_TRECHO FORNECIDO_

::::

Tiger & Bunny: o heroísmo é comprável e a justiça é feita com as próprias mãos?

Tiger & Bunny pode parecer um anime tosco a princípio, que vai ser um mero anime de herói, mas, na verdade, o anime tem muito mais a oferecer...

"Todo homem tem um preço", diz o famoso ditado popular. Todos os homens comuns, certo? Afinal, os super-heróis que crescemos vendo através dos quadrinhos americanos e suas adaptações para TV e cinema geralmente são portadores de todas as virtudes relacionadas ao bem e incorruptíveis por natureza. Mas e se não fosse bem assim? Tiger & Bunny, um anime de 2011 com 26 episódios, surge numa onda, no mínimo peculiar, de paródias japonesas aos heróis americanos [1] e vem subverter alguns conceitos tradicionais do gênero. Na era do capitalismo global e das grandes corporações, poderiam até os heróis serem meros empregados? O heroísmo e o combate ao "mal" são grandes fachadas que servem apenas para render Ibope e vender produtos? E, afinal, os heróis fazem justiça ou não?  

"Quem paga a banda, escolhe a música": ou o heroísmo é demodê na era dos monopólios  

Já adianto que haverá spoilers, mas, por enquanto, apenas do primeiro episódio já que este delimita algumas coisas importantes sobre o mundo em que se passa o anime sem as quais eu não posso fazer minha análise. Enfim, Tiger & Bunny começa com um aparente reality show em que vários heróis perseguem um criminoso. O fato de haver vários heróis já é uma coisa dissonante considerando que, nos quadrinhos americanos, cada cidade costuma ter um só herói (Batman e Gotham, Super-Homem e Metropólis, etc) e mais ainda é o fato da perseguição ser televisionada com tanto entusiasmo. As coisas vão ficando ainda mais interessantes conforme descobrimos que os heróis ganham pontos e são classificados conforme seu desempenho em combater o crime – numa espécie de livre concorrência do heroísmo.

::::

_INSTRUÇÃO 1_
Liste todas as perguntas que aparecem no parágrafo do texto sobre Tiger & Bunny que começa com "Todo homem tem um preço".
_INSTRUÇÃO 2_
Segundo o texto sobre Tiger & Bunny, quantos episódios tem o anime?
_INSTRUÇÃO 3_
Reproduza, do texto sobre Tiger & Bunny, o trecho que se abre com as palavras que contêm "Tiger & Bunny: o" e se fecha com "mais a oferecer...".

_DADOS APRESENTADOS_
::::

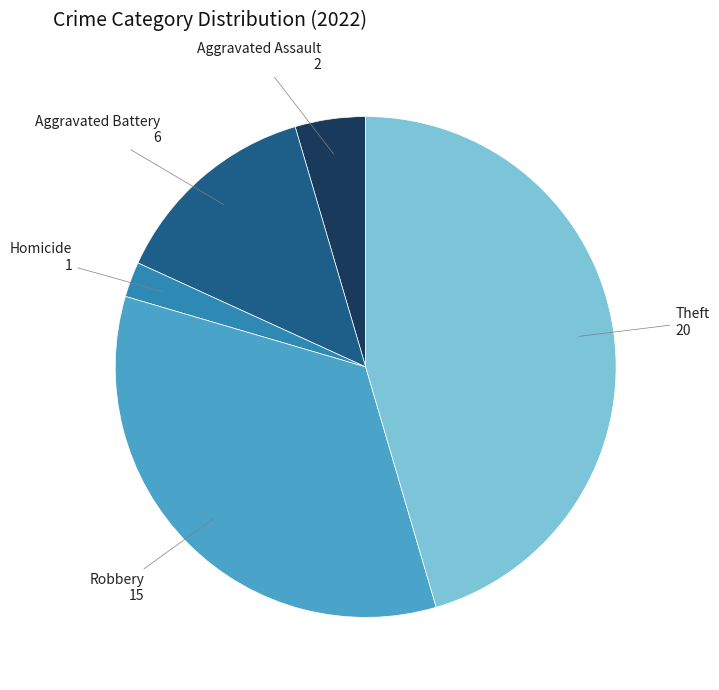

Approximately how many times larger is the value at Aggravated Assault compared to Aggravated Battery?

0.3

::::

_RESPOSTA ESCRITA 1_
- Todos os homens comuns, certo?
- Mas e se não fosse bem assim?
- Na era do capitalismo global e das grandes corporações, poderiam até os heróis serem meros empregados?
- O heroísmo e o combate ao "mal" são grandes fachadas que servem apenas para render Ibope e vender produtos?
- E, afinal, os heróis fazem justiça ou não?

_RESPOSTA ESCRITA 2_
O anime tem 26 episódios.

_RESPOSTA ESCRITA 3_
Tiger & Bunny: o heroísmo é comprável e a justiça é feita com as próprias mãos?

Tiger & Bunny pode parecer um anime tosco a princípio, que vai ser um mero anime de herói, mas, na verdade, o anime tem muito mais a oferecer...